Having test driven the sauce and used around half of the packet, I mixed the rest with cooked beans and served it next day over rice with a yoghurt and shredded mint garnish. What I thought would be a mid-afternoon snack turned out to be quite a substantial meal and I ended up taking some to work for lunch next day! The rest I put into the freezer.
A couple of days later I defrosted the bean-and-sauce mixture to see how it would react to being frozen. It was reassuring to find it had lost none of its flavour. If anything, it was marginally more intense. It is useful to know that this sort of dish is suitable for freezing as I like to have a few prepared meals available for days when I am working late. This ensures that I eat properly and don't have the need to stop at a fast food outlet. The sauce ingredients are of high quality and when mixed with beans provide a satisfying and healthy meal.
I have tried three different sauces in this range now and have enjoyed all three. Because they are so different there is no overlap in flavour - each complements a different range of meal options. Next time I purchase the chilli version I am going to try it in a mixed fish curry. This is something I first tasted in Spain; the main ingredients are tomato, chilli, white fish and garlic - but of course you can add other ingredients to suit. I think this sauce will go particularly well with this combination. Watch this space!
Oh how do I love thee, let me count the ways... one-mississippi... two-mississippi... three-mississippi... OK, enough of the Roger Rabbit impersonations.
Seriously though, this sauce rivals my own recipe for first place in my stomach's heart. A rich, full-flavoured, garlic, chilli, tomato sauce... what's not to love? And versatile... my lord, how I put this through the paces. Mixing some with sour cream to make a spicy dip... check. Stirring some through rice to make a flavoursome bed upon which to rest my weary chicken kebabs... check. Added to left-over mince and mash in a ramekin to make a mini-Cottage Pie... check. As-is, with fish'n'chips... check. Everything I would use a regular tomato sauce for, this was an ample substitute.
Using it in exactly the same way you would a pasta sauce or tomato sauce made it a brilliant and versatile sauce that rivalled anything you would buy at the supermarket in every way possible... except for the price-tag. It's a tad steeper on the scale... but then, it's all about scale. Scale of production that is. These sauces are batch-made, not bulk-made. There's no fancy Quality Control Procedures administered by a fleet of corporate drones whose sole function is to ensure there is an equal measure of -blah- in every bottle/can/pouch. This sauce wasn't "made", it was "crafted" by a real person with some passion about it. And that shows.

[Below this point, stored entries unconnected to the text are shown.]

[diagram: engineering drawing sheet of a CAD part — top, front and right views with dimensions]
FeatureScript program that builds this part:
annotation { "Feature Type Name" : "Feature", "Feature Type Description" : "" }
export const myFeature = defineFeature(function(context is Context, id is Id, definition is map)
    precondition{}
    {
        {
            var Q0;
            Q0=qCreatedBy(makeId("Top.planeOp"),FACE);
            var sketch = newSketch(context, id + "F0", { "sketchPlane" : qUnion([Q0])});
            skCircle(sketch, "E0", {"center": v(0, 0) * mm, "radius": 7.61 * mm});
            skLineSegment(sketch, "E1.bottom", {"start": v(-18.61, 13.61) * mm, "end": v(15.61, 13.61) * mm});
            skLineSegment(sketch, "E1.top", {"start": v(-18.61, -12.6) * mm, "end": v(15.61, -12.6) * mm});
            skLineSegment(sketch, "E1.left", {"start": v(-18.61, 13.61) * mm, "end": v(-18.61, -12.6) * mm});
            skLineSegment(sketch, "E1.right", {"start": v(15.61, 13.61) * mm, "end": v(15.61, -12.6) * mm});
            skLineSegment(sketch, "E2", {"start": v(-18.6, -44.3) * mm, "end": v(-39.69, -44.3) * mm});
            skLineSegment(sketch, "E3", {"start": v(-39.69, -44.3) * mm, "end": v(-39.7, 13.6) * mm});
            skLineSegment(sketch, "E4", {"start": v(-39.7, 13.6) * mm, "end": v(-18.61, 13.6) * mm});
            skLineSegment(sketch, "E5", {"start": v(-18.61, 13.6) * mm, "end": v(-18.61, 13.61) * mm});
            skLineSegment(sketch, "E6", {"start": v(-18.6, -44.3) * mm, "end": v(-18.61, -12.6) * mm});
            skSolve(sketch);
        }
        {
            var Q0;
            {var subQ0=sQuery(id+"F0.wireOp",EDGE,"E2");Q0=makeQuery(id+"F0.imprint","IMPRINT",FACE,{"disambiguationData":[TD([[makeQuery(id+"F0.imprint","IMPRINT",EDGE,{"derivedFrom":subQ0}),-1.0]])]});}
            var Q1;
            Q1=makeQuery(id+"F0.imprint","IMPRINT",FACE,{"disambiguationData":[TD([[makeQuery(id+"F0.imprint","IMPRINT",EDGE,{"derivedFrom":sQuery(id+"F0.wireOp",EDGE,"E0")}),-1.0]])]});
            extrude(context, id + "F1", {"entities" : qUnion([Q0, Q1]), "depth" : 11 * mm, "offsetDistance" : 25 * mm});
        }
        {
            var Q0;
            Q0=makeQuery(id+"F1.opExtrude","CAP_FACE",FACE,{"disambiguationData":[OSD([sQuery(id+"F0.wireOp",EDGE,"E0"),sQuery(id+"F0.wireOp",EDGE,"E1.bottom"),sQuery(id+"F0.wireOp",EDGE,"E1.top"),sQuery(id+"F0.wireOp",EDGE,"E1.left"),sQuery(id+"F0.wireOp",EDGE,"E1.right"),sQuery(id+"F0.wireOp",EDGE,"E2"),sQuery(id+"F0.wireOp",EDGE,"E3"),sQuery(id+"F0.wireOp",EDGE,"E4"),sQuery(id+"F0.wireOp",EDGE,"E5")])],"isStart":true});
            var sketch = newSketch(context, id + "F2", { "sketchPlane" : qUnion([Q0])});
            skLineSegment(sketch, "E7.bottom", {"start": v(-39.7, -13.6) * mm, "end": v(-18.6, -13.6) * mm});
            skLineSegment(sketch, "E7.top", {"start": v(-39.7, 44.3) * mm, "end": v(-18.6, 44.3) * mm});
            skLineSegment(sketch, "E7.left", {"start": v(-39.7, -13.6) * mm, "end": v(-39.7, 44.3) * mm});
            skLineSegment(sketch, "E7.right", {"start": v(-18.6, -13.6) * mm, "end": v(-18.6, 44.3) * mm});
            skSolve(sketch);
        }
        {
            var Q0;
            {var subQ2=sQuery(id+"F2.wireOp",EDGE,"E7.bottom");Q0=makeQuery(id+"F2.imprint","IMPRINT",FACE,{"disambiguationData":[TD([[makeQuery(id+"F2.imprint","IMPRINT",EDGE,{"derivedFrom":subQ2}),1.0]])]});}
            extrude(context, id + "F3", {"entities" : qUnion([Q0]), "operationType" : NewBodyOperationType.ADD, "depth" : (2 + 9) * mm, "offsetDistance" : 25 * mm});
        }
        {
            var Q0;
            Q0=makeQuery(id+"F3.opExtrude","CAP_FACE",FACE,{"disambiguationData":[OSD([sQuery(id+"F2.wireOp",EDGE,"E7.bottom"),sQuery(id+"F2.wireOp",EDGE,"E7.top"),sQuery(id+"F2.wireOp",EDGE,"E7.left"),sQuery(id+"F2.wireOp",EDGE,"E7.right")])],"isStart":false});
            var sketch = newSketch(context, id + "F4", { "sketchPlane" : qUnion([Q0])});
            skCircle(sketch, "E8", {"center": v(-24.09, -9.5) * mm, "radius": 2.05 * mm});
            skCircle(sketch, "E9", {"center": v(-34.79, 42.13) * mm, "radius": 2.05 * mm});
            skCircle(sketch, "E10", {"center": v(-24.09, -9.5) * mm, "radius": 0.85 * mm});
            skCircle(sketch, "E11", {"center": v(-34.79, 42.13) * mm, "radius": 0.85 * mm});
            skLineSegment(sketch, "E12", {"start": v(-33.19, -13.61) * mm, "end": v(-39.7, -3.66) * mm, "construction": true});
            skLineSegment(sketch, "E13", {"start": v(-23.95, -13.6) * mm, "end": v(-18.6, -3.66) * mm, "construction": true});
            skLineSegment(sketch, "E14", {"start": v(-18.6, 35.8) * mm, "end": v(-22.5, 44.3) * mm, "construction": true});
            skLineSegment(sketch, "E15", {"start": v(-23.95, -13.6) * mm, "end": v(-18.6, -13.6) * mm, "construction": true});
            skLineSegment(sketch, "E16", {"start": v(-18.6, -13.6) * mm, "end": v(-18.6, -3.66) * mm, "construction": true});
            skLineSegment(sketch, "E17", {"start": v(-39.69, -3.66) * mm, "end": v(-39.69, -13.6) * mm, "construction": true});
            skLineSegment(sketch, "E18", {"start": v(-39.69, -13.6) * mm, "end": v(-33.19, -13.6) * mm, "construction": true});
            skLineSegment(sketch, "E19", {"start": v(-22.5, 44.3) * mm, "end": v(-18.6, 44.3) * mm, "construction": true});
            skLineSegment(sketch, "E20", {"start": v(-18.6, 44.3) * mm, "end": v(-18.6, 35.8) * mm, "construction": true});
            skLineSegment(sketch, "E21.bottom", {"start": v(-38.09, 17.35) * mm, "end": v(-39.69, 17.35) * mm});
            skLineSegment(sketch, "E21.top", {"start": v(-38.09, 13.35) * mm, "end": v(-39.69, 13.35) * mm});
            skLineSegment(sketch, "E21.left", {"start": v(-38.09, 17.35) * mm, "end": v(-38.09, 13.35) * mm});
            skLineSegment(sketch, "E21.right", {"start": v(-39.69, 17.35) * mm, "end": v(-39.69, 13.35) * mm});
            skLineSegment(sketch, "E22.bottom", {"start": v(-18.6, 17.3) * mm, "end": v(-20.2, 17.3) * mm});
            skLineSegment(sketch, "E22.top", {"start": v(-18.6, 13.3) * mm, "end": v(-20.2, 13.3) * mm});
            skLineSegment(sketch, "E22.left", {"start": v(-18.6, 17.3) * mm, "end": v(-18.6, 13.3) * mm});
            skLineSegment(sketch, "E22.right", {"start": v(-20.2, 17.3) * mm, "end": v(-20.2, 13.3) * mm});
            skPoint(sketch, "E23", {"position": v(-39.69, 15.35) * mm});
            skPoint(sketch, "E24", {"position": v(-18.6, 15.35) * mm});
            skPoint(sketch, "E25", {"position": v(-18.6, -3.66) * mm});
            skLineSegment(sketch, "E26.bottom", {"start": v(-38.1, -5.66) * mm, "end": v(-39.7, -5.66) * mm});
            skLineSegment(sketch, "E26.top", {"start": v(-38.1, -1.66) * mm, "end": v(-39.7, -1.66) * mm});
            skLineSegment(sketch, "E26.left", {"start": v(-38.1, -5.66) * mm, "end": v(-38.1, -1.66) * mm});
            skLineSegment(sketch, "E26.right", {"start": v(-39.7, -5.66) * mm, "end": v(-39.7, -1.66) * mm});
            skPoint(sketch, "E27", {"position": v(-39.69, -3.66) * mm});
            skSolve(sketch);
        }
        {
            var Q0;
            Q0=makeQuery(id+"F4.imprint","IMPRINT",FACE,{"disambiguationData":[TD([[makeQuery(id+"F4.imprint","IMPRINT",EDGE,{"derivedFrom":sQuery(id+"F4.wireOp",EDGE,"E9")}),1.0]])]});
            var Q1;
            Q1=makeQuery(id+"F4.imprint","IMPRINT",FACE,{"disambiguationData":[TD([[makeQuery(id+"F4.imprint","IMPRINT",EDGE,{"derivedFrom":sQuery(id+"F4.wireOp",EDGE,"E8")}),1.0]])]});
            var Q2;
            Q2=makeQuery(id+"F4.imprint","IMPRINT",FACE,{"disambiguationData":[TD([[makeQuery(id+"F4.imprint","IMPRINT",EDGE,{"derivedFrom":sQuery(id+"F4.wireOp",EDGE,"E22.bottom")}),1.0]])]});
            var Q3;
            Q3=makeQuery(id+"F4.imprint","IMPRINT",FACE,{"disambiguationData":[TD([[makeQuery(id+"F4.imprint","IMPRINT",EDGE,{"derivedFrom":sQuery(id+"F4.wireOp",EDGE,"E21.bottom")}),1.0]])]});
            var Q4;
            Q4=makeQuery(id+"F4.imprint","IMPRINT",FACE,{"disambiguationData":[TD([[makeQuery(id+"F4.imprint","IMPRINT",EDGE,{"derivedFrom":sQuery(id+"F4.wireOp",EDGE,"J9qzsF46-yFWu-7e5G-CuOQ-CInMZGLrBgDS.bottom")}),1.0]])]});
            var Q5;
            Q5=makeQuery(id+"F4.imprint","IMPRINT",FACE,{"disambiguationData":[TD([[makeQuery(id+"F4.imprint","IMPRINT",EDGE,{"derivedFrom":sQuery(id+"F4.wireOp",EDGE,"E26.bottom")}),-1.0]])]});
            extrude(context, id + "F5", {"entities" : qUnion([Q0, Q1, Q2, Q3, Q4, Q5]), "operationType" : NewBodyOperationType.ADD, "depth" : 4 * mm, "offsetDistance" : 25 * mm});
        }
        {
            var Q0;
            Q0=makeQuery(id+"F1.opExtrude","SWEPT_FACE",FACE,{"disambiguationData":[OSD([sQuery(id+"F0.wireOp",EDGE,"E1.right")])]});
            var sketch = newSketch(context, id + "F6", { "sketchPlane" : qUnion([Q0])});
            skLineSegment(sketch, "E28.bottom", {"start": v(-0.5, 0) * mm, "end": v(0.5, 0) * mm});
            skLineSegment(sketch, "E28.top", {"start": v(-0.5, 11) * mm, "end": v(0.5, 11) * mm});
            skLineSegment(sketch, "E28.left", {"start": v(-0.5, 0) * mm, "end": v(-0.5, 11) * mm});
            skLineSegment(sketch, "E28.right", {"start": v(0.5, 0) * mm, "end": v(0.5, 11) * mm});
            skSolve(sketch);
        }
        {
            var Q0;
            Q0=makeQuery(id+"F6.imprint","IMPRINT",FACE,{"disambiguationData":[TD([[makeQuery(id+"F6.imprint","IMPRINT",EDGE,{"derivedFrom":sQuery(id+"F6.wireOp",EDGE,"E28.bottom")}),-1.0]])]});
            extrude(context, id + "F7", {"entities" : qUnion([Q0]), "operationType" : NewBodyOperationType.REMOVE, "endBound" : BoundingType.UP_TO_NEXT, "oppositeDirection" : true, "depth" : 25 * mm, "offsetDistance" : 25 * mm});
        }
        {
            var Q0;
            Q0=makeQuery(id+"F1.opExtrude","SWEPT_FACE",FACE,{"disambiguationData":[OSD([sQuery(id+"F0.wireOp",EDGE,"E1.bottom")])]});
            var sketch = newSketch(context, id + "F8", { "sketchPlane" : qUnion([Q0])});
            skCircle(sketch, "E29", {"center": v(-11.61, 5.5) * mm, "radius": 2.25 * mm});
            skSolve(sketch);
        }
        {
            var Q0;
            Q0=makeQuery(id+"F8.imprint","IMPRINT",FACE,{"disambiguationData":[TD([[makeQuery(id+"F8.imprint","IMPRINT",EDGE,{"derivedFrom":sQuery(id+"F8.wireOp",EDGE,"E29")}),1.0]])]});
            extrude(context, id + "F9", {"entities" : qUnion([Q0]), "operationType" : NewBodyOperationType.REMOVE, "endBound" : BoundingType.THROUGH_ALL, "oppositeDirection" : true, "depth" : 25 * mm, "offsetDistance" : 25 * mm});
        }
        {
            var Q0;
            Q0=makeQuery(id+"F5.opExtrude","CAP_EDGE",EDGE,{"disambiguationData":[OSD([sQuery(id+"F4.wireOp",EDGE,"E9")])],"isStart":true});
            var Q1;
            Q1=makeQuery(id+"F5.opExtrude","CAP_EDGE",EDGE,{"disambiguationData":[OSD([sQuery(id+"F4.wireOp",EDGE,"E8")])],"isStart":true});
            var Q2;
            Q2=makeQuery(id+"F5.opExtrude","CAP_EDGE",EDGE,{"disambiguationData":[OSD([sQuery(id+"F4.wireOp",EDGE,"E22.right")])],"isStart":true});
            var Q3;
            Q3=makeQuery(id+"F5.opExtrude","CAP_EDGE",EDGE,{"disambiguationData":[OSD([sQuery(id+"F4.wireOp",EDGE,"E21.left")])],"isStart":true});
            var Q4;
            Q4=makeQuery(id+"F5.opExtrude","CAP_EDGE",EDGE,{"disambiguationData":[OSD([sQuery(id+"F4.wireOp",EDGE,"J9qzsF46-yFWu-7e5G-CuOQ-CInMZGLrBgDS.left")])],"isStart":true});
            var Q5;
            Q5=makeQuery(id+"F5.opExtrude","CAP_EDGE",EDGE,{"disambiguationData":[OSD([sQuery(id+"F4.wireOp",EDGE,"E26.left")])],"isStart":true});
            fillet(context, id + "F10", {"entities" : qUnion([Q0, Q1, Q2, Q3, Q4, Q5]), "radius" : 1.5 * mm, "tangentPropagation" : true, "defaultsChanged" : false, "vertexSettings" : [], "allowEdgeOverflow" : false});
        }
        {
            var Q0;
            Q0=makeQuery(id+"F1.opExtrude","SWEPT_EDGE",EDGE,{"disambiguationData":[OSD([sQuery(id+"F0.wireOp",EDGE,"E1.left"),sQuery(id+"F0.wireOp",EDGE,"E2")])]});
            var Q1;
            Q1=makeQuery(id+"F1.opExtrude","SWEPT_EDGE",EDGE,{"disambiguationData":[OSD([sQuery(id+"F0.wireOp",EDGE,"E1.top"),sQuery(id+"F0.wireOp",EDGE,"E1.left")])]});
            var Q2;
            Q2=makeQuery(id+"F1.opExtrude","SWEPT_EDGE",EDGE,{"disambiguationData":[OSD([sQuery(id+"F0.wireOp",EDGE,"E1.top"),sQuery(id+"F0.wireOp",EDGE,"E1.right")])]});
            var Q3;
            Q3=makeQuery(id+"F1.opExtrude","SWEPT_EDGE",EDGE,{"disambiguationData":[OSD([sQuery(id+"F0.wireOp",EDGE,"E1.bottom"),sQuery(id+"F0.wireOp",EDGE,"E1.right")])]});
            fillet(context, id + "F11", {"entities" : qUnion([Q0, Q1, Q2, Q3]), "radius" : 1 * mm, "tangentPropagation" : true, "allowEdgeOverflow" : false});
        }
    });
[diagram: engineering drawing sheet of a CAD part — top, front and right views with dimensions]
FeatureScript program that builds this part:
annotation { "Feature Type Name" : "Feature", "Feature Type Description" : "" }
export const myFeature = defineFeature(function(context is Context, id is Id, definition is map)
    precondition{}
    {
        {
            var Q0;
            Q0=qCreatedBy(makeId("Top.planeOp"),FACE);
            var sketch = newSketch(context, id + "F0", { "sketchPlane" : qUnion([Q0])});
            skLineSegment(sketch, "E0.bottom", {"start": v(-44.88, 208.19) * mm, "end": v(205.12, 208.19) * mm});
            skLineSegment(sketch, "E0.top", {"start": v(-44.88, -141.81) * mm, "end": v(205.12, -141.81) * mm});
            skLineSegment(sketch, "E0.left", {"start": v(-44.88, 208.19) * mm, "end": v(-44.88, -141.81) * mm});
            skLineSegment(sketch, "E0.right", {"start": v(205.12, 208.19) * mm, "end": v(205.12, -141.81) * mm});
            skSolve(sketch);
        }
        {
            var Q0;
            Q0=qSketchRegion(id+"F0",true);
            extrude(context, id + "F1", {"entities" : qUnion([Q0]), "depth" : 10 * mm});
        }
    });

Overall, this was a wonderful experience, and has me rethinking my own "tomato and garlic pasta sauce' recipe that I make whenever the season is good and there's a tonne of tomatoes on the market. I honestly doubt that I will ever match this sauce, but when you aim for the top of the tree, you're likely to barely make the bottom branch, so aim for the stars and you'll get closer to the top of the tree at least!